Liebe Mitbrüder, liebe pastorale Mitarbeiterinnen und Mitarbeiter, ich möchte nicht schließen, ohne Ihnen für Ihren anspruchsvollen, oft auch menschlich belastenden, in jedem Fall aber so sinnvollen Dienst, den Sie in der Bestattungspastoral den Menschen zu Gute kommen lassen, zu danken. Er ist ein echtes Zeichen menschlich-christlicher Solidarität und ein Zeugnis unserer Auferstehungshoffnung.

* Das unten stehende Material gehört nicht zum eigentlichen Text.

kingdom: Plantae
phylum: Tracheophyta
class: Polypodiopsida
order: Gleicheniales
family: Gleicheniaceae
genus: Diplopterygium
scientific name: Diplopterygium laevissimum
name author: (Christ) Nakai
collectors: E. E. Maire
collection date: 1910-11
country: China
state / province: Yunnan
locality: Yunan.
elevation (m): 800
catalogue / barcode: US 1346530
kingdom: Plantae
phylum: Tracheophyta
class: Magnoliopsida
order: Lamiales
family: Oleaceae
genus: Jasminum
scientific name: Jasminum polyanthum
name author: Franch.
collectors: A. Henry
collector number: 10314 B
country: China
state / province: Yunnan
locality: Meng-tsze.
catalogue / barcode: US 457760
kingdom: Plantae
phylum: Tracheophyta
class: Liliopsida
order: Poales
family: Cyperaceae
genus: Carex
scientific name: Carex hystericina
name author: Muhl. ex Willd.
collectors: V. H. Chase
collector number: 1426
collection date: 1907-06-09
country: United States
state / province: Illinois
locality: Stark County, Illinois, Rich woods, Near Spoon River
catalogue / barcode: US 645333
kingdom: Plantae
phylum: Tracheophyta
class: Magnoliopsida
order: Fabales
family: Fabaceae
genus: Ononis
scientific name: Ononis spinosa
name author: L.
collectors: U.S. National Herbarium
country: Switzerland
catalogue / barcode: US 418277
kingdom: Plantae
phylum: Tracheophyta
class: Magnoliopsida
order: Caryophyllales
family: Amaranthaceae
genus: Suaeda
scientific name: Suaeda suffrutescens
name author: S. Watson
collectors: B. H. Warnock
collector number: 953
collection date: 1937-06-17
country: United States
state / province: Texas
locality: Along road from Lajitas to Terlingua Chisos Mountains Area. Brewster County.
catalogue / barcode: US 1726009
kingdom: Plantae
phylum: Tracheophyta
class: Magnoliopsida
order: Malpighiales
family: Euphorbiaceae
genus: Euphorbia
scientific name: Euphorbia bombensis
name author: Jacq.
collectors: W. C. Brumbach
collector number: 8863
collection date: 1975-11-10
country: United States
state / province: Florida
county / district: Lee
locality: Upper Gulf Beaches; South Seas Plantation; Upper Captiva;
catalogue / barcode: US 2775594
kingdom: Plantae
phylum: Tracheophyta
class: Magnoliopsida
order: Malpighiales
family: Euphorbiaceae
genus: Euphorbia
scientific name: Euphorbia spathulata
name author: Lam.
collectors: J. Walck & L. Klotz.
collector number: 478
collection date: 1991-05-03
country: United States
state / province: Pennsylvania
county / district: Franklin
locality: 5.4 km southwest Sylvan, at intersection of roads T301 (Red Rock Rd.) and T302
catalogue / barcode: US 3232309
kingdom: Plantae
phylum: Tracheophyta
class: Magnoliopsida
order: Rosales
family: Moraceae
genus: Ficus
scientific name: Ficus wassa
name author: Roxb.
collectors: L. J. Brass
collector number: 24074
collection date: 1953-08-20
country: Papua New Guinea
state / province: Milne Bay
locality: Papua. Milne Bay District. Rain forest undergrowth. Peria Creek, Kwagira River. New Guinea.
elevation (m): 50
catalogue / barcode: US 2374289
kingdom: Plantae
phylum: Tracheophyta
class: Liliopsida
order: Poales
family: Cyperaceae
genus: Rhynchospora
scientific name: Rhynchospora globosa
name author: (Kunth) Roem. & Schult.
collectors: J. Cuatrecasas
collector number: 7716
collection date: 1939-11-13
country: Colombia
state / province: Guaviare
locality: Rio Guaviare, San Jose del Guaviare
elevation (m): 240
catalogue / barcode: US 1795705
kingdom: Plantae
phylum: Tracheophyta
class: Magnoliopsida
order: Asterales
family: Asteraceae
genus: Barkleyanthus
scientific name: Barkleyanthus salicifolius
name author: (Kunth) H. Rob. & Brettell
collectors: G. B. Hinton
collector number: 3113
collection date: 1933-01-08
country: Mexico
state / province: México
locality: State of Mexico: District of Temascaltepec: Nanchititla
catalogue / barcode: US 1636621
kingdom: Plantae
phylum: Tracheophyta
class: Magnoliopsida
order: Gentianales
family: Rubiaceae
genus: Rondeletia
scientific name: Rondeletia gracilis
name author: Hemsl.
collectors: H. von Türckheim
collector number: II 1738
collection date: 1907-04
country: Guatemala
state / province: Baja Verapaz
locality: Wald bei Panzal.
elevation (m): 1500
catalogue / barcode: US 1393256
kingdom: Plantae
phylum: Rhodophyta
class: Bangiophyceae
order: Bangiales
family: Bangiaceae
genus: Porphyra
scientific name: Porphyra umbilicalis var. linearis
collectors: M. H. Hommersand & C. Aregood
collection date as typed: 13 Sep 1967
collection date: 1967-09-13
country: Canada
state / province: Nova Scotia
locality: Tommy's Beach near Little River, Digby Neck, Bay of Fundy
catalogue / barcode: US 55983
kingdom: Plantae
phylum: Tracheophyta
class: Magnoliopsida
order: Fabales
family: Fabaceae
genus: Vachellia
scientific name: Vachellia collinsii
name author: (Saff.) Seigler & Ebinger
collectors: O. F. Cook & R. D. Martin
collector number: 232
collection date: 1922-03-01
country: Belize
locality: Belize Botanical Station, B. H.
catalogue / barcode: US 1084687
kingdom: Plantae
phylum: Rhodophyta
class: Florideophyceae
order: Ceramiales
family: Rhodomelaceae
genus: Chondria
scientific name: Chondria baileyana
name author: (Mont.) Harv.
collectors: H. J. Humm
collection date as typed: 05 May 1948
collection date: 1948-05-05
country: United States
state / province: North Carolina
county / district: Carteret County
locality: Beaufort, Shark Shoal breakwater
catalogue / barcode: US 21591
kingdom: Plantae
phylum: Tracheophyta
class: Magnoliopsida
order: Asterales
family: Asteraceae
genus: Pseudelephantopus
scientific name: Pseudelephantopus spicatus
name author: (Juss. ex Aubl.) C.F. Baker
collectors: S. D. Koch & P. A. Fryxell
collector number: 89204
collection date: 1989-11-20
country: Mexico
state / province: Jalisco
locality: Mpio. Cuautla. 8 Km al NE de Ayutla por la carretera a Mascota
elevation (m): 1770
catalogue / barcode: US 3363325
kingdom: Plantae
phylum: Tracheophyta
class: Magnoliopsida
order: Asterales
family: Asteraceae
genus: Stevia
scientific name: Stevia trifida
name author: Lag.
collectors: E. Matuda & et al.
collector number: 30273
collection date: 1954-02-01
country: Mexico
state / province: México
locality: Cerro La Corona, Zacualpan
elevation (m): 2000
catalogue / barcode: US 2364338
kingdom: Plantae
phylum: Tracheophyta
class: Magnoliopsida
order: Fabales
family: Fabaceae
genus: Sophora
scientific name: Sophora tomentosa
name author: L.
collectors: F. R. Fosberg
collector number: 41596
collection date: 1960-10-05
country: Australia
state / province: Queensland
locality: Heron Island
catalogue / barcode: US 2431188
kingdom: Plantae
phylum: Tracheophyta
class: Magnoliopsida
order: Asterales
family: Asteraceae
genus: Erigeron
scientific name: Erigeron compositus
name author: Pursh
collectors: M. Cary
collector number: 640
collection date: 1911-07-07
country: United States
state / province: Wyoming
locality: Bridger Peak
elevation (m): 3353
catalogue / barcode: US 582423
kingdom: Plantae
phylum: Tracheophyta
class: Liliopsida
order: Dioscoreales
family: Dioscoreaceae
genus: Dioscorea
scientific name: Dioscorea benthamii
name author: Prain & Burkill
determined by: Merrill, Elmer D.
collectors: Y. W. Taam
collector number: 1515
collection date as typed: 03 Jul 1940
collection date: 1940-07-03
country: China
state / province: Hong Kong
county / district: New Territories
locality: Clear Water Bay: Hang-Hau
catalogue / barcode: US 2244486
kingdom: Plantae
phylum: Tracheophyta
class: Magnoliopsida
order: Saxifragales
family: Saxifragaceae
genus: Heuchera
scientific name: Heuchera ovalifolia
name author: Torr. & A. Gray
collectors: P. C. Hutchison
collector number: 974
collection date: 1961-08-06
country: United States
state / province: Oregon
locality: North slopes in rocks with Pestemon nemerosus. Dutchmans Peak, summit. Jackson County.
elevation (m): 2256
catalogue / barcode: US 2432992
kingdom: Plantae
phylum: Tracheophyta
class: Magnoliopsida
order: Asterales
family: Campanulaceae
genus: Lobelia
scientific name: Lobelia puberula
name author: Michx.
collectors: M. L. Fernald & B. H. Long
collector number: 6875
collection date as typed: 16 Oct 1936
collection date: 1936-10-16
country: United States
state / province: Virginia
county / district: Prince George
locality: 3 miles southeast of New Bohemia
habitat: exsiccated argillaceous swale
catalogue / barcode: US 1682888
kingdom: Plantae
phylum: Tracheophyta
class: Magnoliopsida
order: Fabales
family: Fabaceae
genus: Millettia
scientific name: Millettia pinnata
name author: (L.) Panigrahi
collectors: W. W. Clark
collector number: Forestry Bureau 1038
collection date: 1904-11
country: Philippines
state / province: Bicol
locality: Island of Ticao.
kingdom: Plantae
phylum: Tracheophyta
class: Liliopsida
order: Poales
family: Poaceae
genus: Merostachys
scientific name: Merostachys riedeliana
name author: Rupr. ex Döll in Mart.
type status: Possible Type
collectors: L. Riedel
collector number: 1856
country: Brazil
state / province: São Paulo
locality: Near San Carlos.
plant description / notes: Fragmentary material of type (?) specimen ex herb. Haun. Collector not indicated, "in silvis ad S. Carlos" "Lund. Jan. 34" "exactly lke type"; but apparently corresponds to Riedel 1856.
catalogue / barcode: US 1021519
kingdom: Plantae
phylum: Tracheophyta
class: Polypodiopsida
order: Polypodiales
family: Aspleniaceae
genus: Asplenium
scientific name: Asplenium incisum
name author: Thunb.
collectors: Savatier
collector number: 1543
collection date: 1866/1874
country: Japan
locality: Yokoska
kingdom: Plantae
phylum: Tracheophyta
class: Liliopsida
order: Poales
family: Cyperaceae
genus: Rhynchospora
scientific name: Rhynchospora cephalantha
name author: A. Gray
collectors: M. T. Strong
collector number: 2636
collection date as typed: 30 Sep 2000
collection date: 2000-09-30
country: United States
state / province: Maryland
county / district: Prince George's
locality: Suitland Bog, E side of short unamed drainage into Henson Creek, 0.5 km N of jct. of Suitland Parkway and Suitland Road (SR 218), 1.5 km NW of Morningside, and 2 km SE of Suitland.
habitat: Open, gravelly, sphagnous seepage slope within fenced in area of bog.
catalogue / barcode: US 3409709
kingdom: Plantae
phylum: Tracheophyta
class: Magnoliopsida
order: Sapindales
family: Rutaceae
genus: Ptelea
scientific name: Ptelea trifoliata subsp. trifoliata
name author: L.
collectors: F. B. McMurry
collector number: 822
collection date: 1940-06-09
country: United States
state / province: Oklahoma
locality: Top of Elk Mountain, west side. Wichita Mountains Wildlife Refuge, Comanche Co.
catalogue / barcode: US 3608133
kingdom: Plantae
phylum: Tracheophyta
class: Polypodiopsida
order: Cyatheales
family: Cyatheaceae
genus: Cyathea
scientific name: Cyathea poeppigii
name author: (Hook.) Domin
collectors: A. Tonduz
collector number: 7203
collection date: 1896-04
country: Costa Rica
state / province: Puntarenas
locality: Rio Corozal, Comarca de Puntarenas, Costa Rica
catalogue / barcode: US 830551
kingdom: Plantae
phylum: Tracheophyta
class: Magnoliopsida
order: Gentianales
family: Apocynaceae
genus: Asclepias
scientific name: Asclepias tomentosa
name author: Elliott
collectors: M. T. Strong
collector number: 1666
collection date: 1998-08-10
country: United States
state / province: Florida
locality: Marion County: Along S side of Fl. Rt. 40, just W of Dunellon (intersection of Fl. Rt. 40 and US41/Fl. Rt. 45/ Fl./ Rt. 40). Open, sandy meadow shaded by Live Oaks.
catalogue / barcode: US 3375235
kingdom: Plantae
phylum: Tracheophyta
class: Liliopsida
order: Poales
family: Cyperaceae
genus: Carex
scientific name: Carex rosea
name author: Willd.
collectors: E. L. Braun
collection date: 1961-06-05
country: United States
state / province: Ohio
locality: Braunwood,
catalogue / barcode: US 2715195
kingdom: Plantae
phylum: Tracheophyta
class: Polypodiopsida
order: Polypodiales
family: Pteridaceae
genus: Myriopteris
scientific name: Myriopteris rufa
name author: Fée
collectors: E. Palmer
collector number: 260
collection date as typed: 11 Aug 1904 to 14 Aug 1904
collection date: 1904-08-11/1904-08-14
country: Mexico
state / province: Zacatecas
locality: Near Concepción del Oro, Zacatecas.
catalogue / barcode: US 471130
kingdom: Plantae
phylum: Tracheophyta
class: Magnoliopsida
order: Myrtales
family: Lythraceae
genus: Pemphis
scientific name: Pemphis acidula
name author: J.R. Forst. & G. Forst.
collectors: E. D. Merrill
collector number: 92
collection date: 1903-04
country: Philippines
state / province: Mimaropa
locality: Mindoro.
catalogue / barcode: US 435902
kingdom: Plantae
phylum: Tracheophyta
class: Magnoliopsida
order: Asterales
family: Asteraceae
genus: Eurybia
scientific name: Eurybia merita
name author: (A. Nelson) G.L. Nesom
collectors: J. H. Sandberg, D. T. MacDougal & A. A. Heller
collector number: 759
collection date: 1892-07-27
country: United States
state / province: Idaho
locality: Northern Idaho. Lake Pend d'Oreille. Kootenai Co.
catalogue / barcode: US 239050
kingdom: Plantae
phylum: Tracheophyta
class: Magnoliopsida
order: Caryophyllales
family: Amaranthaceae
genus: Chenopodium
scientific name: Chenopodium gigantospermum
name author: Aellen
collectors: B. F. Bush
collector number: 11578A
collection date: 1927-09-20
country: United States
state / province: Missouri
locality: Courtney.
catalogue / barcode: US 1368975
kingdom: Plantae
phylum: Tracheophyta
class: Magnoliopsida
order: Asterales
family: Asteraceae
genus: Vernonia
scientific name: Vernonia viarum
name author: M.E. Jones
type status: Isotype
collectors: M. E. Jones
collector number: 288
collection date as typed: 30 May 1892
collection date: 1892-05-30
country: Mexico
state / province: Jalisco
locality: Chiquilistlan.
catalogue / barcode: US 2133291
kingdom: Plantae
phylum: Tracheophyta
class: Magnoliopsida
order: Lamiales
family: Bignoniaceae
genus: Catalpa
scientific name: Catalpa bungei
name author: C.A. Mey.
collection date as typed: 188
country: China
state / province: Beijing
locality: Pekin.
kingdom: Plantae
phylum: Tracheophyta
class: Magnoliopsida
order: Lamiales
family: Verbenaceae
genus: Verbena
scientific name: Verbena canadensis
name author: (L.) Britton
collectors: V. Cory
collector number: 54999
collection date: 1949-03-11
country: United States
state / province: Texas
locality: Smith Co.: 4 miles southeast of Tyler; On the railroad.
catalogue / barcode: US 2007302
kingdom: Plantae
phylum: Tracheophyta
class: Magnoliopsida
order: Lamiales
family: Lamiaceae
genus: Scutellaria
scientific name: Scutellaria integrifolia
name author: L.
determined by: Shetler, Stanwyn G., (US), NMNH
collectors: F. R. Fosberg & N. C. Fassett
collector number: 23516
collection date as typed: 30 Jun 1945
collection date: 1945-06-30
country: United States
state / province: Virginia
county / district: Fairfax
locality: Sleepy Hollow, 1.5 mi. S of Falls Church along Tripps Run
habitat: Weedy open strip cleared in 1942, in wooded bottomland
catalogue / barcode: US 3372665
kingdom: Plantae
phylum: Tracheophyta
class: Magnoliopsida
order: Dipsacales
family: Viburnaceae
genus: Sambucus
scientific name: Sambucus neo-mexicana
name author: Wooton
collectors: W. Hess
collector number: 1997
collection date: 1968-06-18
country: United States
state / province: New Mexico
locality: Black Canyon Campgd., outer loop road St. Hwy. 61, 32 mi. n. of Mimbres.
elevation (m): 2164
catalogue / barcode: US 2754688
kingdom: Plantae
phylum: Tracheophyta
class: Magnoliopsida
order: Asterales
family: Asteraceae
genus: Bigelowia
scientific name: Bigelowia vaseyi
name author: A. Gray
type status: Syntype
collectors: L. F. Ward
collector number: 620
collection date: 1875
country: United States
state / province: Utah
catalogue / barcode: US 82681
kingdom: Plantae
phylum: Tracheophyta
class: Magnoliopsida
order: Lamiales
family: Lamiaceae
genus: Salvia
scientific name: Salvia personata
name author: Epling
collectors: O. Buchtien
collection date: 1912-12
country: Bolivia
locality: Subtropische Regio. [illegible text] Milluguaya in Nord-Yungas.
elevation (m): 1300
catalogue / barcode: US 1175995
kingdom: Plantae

In der Vorfreude auf die Begegnungen bei den Priestergesprächen und mit besten Wünschen für eine gesegnete Adventszeit grüßt Sie ganz herzlich
Ihr
Dr. Stephan Ackermann
- Bischof von Trier -
* Zugespitzt stellt sich die Situation dort dar, wo vor einer Verbrennung des Leichnams keine Aufbahrung vorgesehen ist. Die einzige Möglichkeit der Verabschiedung von dem Verstorbenen ist dann nur für eine kurze Zeit nach dem Eintreten des Todes gegeben, was für die Angehörigen eine Überforderung bedeuten kann. Daher ist auch die Feier der Verabschiedung vor einer Einäscherung (S. 129 im neuen Rituale) noch einmal ins Bewusstsein der Gläubigen zu rufen.